Ian McDonald, a multi-instrumentalist who was part of the founding lineups of the art-rock group King Crimson in the late 1960s and the more commercial Foreigner in the mid-’70s, died Wednesday at age 75. No cause of death was immediately given but a spokesperson said he “passed away peacefully” surrounded by family at his home in New York City.
Among the hits he played on were such platinum Foreigner radio staples as “Hot Blooded,” “Cold as Ice,” “Feels Like the First Time” and “Double Vision.”
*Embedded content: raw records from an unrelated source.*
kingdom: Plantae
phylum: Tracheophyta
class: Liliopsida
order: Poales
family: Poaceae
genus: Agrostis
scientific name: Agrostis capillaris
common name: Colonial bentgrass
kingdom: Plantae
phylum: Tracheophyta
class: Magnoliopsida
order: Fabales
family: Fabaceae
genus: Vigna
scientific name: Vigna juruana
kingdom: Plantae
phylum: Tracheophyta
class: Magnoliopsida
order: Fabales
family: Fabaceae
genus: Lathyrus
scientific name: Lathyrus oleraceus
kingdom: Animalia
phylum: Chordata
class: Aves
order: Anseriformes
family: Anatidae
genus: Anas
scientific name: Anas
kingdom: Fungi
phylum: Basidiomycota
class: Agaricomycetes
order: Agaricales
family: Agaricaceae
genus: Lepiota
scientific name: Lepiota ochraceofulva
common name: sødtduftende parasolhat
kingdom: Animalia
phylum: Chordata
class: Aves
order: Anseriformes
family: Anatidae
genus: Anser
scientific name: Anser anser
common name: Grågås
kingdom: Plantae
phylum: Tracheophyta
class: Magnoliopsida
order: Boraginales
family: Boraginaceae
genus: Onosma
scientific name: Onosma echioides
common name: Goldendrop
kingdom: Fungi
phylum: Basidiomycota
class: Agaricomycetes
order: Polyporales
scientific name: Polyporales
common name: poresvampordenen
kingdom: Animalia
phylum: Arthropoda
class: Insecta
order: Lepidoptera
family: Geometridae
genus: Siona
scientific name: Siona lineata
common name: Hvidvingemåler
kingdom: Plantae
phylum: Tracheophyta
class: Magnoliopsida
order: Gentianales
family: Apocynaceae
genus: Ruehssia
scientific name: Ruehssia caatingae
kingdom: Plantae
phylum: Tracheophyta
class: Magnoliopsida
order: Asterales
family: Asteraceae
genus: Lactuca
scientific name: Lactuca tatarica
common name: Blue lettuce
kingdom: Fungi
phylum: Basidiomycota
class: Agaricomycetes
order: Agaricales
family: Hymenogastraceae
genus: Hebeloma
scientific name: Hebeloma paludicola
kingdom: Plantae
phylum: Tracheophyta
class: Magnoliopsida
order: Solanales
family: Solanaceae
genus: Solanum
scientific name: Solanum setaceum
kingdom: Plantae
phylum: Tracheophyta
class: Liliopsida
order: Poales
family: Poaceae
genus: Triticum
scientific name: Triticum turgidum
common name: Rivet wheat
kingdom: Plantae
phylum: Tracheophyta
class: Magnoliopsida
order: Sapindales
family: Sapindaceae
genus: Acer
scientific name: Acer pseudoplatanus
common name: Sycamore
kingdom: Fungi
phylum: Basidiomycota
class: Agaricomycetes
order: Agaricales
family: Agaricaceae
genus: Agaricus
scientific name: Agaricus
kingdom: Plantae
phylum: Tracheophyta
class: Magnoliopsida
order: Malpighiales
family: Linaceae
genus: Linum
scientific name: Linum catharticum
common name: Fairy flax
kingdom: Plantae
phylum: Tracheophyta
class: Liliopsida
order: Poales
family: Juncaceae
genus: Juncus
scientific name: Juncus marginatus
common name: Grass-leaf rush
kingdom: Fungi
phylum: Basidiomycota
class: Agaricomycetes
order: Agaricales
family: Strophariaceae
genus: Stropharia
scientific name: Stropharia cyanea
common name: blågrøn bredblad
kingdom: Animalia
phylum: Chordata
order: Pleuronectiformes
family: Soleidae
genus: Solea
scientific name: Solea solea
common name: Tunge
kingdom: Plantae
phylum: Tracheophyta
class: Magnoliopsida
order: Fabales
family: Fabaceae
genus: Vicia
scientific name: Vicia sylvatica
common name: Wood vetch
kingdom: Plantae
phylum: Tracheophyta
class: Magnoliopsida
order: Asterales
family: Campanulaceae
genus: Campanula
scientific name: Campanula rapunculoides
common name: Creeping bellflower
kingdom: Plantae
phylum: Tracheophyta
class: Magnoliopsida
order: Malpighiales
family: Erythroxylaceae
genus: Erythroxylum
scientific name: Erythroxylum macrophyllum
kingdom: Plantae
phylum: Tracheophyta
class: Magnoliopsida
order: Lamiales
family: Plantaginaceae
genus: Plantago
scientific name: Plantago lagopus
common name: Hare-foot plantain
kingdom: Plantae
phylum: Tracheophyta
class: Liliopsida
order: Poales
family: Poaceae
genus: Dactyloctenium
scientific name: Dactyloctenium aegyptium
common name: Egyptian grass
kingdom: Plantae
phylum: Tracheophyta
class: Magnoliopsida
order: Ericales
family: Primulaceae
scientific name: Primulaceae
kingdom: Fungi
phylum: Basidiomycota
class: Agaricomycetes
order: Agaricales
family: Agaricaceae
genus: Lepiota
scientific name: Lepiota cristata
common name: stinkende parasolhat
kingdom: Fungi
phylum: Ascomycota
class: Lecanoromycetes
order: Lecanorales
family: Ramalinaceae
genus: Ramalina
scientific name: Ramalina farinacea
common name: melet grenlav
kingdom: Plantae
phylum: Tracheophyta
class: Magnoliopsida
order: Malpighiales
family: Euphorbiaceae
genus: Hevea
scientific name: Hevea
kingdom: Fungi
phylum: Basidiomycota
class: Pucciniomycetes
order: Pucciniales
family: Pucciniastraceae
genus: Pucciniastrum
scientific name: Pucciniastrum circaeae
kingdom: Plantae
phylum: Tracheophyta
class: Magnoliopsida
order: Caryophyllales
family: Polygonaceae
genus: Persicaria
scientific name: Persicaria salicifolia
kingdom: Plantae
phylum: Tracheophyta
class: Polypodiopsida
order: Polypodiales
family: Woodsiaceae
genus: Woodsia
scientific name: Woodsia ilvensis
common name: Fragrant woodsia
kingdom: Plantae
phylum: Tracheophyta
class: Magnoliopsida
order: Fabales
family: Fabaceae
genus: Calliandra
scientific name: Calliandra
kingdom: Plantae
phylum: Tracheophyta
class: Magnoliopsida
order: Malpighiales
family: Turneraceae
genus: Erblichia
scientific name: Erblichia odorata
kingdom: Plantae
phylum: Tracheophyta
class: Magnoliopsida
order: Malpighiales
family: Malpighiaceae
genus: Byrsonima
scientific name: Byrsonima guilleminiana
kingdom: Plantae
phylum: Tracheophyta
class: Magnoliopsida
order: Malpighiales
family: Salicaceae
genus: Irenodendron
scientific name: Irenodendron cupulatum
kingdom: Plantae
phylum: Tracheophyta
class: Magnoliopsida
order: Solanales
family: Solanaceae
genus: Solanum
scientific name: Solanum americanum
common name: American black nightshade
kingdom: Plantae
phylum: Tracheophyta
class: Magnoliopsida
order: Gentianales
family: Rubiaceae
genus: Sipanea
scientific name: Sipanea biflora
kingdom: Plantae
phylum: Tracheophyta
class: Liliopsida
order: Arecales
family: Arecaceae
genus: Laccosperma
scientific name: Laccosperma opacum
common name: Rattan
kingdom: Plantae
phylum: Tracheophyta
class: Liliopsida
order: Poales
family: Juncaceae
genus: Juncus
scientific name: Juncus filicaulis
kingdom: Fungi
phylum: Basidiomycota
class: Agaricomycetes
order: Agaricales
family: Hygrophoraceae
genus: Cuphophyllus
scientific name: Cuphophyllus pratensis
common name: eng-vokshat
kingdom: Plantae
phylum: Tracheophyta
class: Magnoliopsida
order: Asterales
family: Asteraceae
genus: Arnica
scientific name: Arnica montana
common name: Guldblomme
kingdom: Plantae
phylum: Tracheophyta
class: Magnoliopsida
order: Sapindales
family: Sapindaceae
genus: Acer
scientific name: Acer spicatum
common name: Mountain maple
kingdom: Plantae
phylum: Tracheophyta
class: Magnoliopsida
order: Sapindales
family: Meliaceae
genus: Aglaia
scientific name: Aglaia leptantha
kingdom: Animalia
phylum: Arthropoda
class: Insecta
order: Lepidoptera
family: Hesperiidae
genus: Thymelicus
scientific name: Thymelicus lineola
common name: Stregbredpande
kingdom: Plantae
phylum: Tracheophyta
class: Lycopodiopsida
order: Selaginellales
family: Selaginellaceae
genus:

“I’m quite proud of the fact that the two bands I was a founding member of, King Crimson and Foreigner, are still out there playing,” McDonald said in a 2020 interview with Sound & Vision, even though he had little interest in reunions or rejoining the current iterations of those groups. McDonald, original Foreigner singer Lou Gramm and some other original members did come back together to play some 40th anniversary shows commemorating the 40th anniversary of that band’s 1977 debut.
With King Crimson, McDonald played keyboard and woodwinds, and added guitar to his performing repertoire when he was part of the startup lineup for Foreigner’s first three albums. “Because I didn’t play guitar at all on the ‘In the Court of the Crimson King’ album, sometimes, people are surprised that I do play guitar,” he told Sound & Vision. “Songs like ‘The Court of the Crimson King’ and ‘I Talk to the Wind’ were actually composed on guitar, but I don’t have a guitar credit on the album since I didn’t play guitar on the album.”
McDonald only stayed with King Crimson for one album, the group’s 1969 debut “In the Court of the Crimson King,” but was considered instrumental in establishing the prog-rock sound that still had iterations of the band surviving a half-century later.
“I used to have regrets about that, and that I should have stayed at least through the second album,” McDonald said about leaving the group in a 2019 interview with thelosangelesbeat. “But now I don’t regret it because had I stayed, things would have turned out very differently for me up until this moment… I’m very happy with the way things have played out since then.” Of the band’s serious image, McDonald said, “It was fun! It was done with a tremendous amount of humor. The image of King Crimson is sort of this monstrous band, but it was so much fun! We were just having a laugh.”
Talking about that debut album’s endurance, he said, “Without sounding conceited… in one sense it doesn’t surprise me because one thing I tried to do as the main producer was be very careful to have every moment be able to be listened to hundreds of times, so that hopefully the album would withstand the test of time. Here we are 50 years later, and people are still talking about it.”
McDonald also served as a session musician, appearing on T. Rex’s “Get It On (Bang a Gong)” in between his Crimson and Foreigner stints, among other recordings.
In recent years, McDonald had played with the straight-ahead New York rock band Honey West, with frontman Ted Zurkowski.
McDonald is survived by his son, Maxwell McDonald.